- DIRECTIONS FOR THIS TASK -
An exact transcription of the lines below, from the first through the one containing "Khlong Sam Prawet, Bangkok", is the only output wanted.

- STUDY MATERIAL -
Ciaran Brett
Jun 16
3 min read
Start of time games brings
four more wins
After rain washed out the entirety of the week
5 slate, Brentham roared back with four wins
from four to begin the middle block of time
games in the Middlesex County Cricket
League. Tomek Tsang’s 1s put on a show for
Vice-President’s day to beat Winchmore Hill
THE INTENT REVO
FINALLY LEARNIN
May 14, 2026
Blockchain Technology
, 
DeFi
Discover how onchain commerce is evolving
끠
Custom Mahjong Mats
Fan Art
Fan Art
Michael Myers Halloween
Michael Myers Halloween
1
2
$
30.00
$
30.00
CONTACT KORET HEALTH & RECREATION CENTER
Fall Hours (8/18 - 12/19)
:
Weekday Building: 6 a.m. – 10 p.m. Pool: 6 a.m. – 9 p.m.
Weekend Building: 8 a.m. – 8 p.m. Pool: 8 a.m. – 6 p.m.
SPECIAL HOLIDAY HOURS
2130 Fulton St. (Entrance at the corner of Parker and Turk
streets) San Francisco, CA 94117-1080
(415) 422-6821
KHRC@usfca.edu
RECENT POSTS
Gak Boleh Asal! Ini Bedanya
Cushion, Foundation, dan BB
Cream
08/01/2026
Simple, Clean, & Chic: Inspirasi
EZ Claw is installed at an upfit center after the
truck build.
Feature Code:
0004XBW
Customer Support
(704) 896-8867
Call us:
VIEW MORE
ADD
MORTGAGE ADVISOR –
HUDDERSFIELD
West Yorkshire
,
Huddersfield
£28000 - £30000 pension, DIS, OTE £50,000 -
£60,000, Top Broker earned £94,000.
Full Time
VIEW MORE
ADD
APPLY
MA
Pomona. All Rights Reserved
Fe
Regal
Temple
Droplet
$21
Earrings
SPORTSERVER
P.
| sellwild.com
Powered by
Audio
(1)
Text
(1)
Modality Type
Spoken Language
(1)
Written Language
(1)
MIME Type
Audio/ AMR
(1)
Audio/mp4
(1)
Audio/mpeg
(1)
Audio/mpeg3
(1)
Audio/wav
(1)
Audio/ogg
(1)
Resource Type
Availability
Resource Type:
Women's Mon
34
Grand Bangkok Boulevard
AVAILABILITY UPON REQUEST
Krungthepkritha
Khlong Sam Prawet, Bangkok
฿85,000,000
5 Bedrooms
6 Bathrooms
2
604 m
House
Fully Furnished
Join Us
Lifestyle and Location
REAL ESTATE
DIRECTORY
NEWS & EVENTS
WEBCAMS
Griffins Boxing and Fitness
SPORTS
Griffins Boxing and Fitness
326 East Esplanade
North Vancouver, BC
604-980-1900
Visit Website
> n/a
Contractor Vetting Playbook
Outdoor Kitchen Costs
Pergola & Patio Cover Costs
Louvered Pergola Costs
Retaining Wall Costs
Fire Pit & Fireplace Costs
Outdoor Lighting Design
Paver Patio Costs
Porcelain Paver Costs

- SOLVED PROBLEM -
Ciaran Brett
Jun 16
3 min read
Start of time games brings
four more wins
After rain washed out the entirety of the week
5 slate, Brentham roared back with four wins
from four to begin the middle block of time
games in the Middlesex County Cricket
League. Tomek Tsang’s 1s put on a show for
Vice-President’s day to beat Winchmore Hill
THE INTENT REVO
FINALLY LEARNIN
May 14, 2026
Blockchain Technology
, 
DeFi
Discover how onchain commerce is evolving
끠
Custom Mahjong Mats
Fan Art
Fan Art
Michael Myers Halloween
Michael Myers Halloween
1
2
$
30.00
$
30.00
CONTACT KORET HEALTH & RECREATION CENTER
Fall Hours (8/18 - 12/19)
:
Weekday Building: 6 a.m. – 10 p.m. Pool: 6 a.m. – 9 p.m.
Weekend Building: 8 a.m. – 8 p.m. Pool: 8 a.m. – 6 p.m.
SPECIAL HOLIDAY HOURS
2130 Fulton St. (Entrance at the corner of Parker and Turk
streets) San Francisco, CA 94117-1080
(415) 422-6821
KHRC@usfca.edu
RECENT POSTS
Gak Boleh Asal! Ini Bedanya
Cushion, Foundation, dan BB
Cream
08/01/2026
Simple, Clean, & Chic: Inspirasi
EZ Claw is installed at an upfit center after the
truck build.
Feature Code:
0004XBW
Customer Support
(704) 896-8867
Call us:
VIEW MORE
ADD
MORTGAGE ADVISOR –
HUDDERSFIELD
West Yorkshire
,
Huddersfield
£28000 - £30000 pension, DIS, OTE £50,000 -
£60,000, Top Broker earned £94,000.
Full Time
VIEW MORE
ADD
APPLY
MA
Pomona. All Rights Reserved
Fe
Regal
Temple
Droplet
$21
Earrings
SPORTSERVER
P.
| sellwild.com
Powered by
Audio
(1)
Text
(1)
Modality Type
Spoken Language
(1)
Written Language
(1)
MIME Type
Audio/ AMR
(1)
Audio/mp4
(1)
Audio/mpeg
(1)
Audio/mpeg3
(1)
Audio/wav
(1)
Audio/ogg
(1)
Resource Type
Availability
Resource Type:
Women's Mon
34
Grand Bangkok Boulevard
AVAILABILITY UPON REQUEST
Krungthepkritha
Khlong Sam Prawet, Bangkok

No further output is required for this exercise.